MySQL----Leetcode刷题记录

  1. 第2高

    Leetcode 176题 第二高的薪水
    获取 Employee 表中第二高的薪水(Salary)如果不存在第二高的薪水,那么查询应返回 null

    select IFNULL((
        select distinct Salary 
        from Employee
        order by Salary DESC 
        limit 1,1
        ),NULL)
        as SecondHighestSalary;
    

    涉及到查询类似于 '第几高' 之类的题目,需要注意
    ① 第一想到order by col_name [DESC] 然后 limit offset, row_count 注:limit两参数只能为非负数值常量
    ② 要去重 distinct ,避免重复值的出现影响结果
    ③ select 字段应附加一个嵌套子查询,内层查询结果为为空时,将 Null 附给 SecondHighestSalary 使得其返回值为 Null而不是 空 或报错,当然再嵌套一个IFNULL(Exp_1,NULL) 更易理解(时间更短?)
    ④ 注意 ISNULL 与IFNULL函数的使用。

  2. Leetcode 177题 返回第N高的薪水

    解1:使用变量为中介

    CREATE FUNCTION getNthHighestSalary(N INT) RETURNS INT
    BEGIN
        set N:=N-1;#也可以书写为set N=N-1;
        RETURN (
          # Write your MySQL query statement below.
          select ifnull(
            (select distinct salary from employee order by salary Desc limit N,1),
             null) 
          );
    END
    #使用局部变量,会话变量报错     ???
    

    解2:利用窗口函数

    CREATE FUNCTION getNthHighestSalary(N INT) RETURNS INT
    BEGIN
        RETURN (
          select distinct salary 
          from (
              select id,salary , dense_rank() over w as d_r 
              from employee
              window w as (order by salary DESC) 
              ) AS tab_w
          where d_r=N 
          );
    END 
    /*
    window w_name as ([partition_defintion]  [order_definition]  [frame_definition])
    win_fun() over([partition_defintion]  [order_definition]  [frame_definition] 
    三个参数的介绍详见12.21.2 P2144 及12.21.3介绍 */
    

    MySQL8.0之后开始支持窗口函数 详见手册12.21节 也可参考CSDN博客

    常见的窗口函数有:
    ① 排序函数 rank() , dense_rank() , row_number() ;
    ② 分布函数 cume_dist() ,percent_rank()
    ③ 前后函数 lag(expr,n) ,lead( expr,n ) :取当前行的前/后第n行的数据,不是前/后 n行的所有数据,即是单个值不是n个值。
    ④ 头尾函数first_value(expr) , last_value(expr)
    ⑤ 定位函数 nth_value(expr,n),分级函数ntile(n); 其中n不能为空。

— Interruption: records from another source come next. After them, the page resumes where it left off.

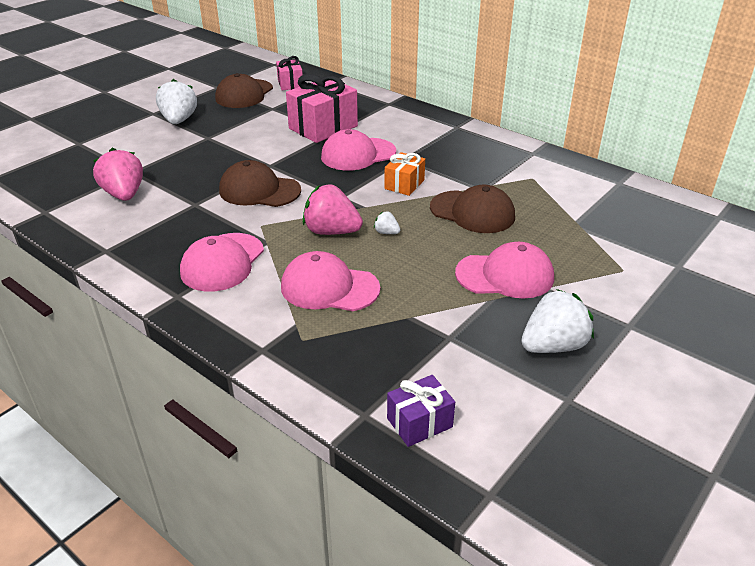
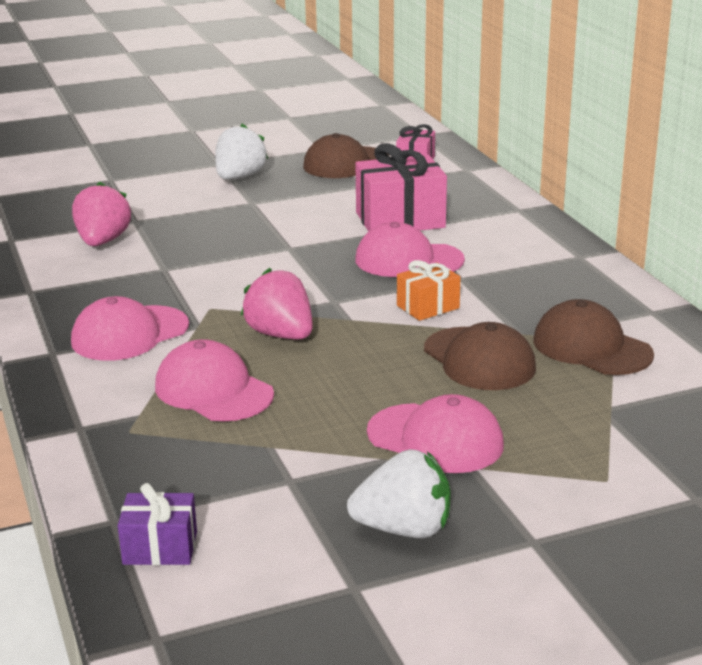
camera: 30 degrees right, 10 degrees down
(259, 190) = (247, 272): brown cap -> brown cap (591, 347)
(386, 232) = (344, 353): white strawberry -> none

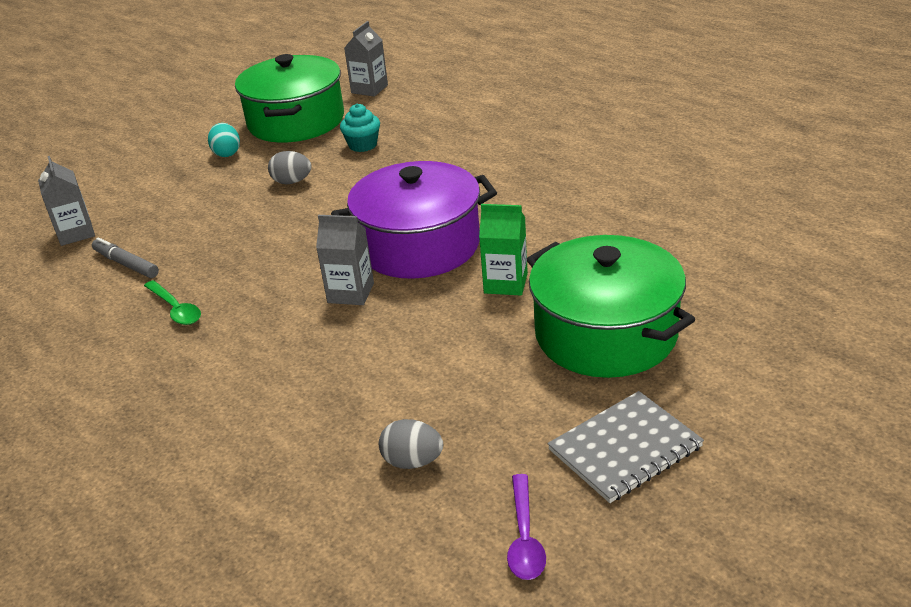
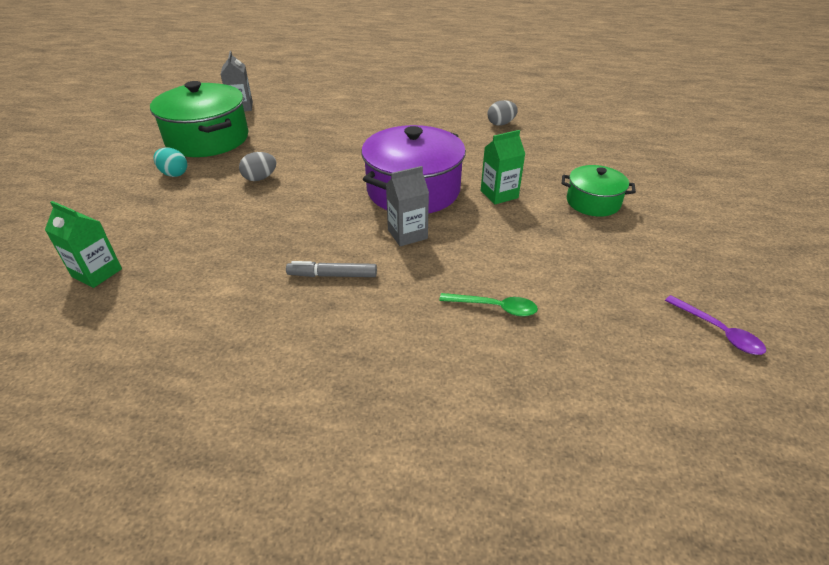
camera: 40 degrees left, 5 degrees up
(76, 233) = (97, 273): grey carton -> green carton
(126, 264) = (186, 279): grey marker -> grey marker (332, 275)
(175, 309) = (281, 295): green spoon -> green spoon (494, 307)
(363, 145) = (285, 141): turquoise cupcake -> none
(412, 461) = (597, 320): grey egg -> grey egg (501, 124)
(605, 334) = (593, 202): green pot -> green pot, size x0.55
(625, 448) = (690, 258): grey notebook -> none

  3. 返回各部门工资前三高的员工的:部门名,姓名,薪资

    解1:使用开窗函数

    Select d.Name AS 'Department', e.Name AS 'Employee', e.Salary
    From Employee e
    Join Department d On e.DepartmentId = d.Id
    Join (select Id,Dense_Rank() over(Partition By DepartmentId Order By Salary DESC) as s_r From Employee) As tab_r On tab_r.Id = e.Id
    Where tab_r.s_r <= 3
    Order By Department,Salary DESC;
    

    解2:where子句虚拟连接表,搭配聚合函数count

    Select d.Name AS 'Department', e1.Name AS 'Employee', e1.Salary
    From Employee e1
    Join Department d On e1.DepartmentId = d.Id
    Where 3 > (Select count(Distinct e2.salary) 
               From Employee e2 
               Where e1.salary < e2.salary 
               And e1.DepartmentId = e2.DepartmentId)
    /*并不太理解此处每一个e1项会对应一个count值(由于两表是虚拟连接,且连接条件是departmentid ,
    所以潜在的以departmentid分组计算count值?),而不是最终只有一个count值。
    记住这种思想*/
    Order By Department,Salary DESC;
    

    解3:相对于上述的隐式的虚拟连接并分组聚合,下面的where子句中的显式连接,group by + having count 更易理解。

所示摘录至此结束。